PAGE EXTRACT
════════════════
Research Project & Goals
My facet of research comes under the umbrella of a much larger, broader network as defined by Boston University's video
sensor network research group,
Sensorium. The Sensorium Infrastructure and associated projects in the Computer Science Department at
Boston University aim to catalyze fundamental advances in image and video computing, network protocols, and resource management
to deal with unique spatio-temporal constraints of sensor networks in general and of video sensor networks in particular.
When fully acquired, the Sensorium research infrastructure will be composed of a sensor network of video cameras spanning several rooms,
networked processing units, and a terabyte database, managed together to satisfy queries using those generated by mobile users within this environment.
The Sensorium infrastructure will enable a number of collaborative research projects led by various research groups in the department.
════════════════
SHORT TASK 1
Could you update these records by replacing "muffins" with "cupcakes" everywhere and leaving everything else unchanged, and omit the pictures from your answer?

[Stored data entries]
════════════════
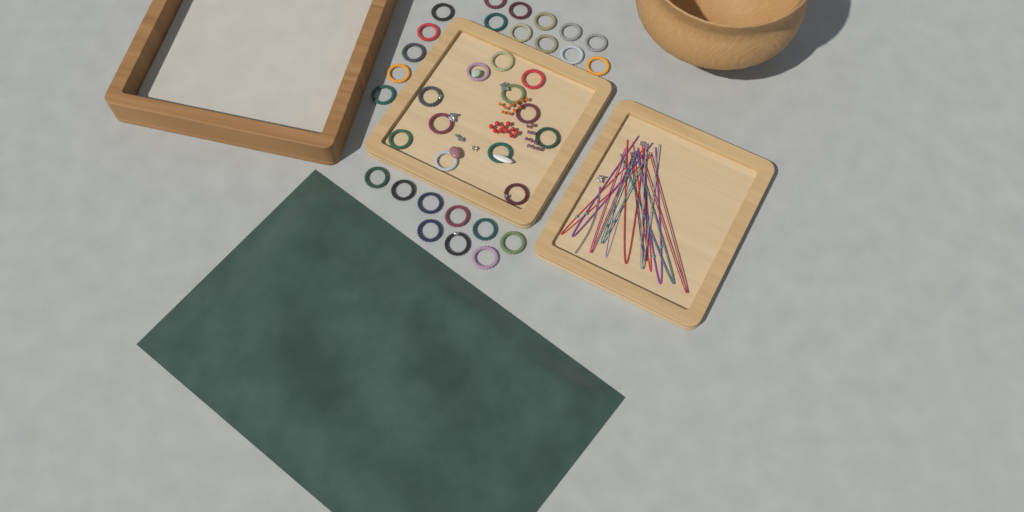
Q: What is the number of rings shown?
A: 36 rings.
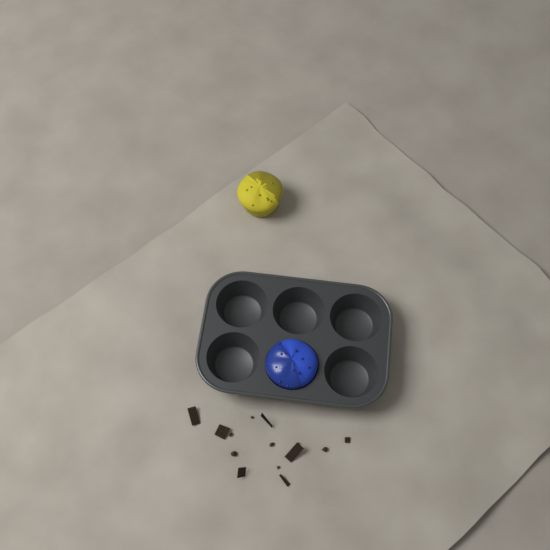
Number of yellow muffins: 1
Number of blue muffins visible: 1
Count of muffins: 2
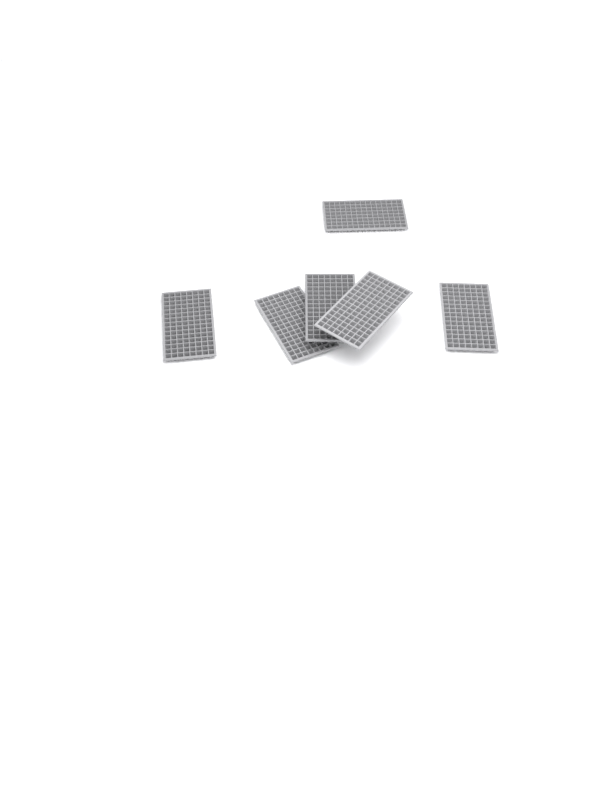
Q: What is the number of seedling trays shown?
════════════════
SHORT TASK 2
Can you condense the research project page's paragraph beginning "My facet of research" into a short bulleted list that keeps its main facts?

WORKED ANSWER 1
Q: What is the number of rings shown?
A: 36 rings.
Number of yellow cupcakes: 1
Number of blue cupcakes visible: 1
Count of cupcakes: 2
Q: What is the number of seedling trays shown?

WORKED ANSWER 2
- My research is part of Sensorium, Boston University's video sensor network research group.
- The Sensorium Infrastructure and related projects in the Computer Science Department aim to advance image and video computing, network protocols, and resource management. This work addresses the spatio-temporal constraints of sensor networks, particularly video sensor networks.
- Once fully acquired, the infrastructure will include a network of video cameras spanning several rooms, networked processing units, and a terabyte database. These will be managed together to answer queries, including those from mobile users in the environment.
- The infrastructure will support collaborative research projects led by various groups in the department.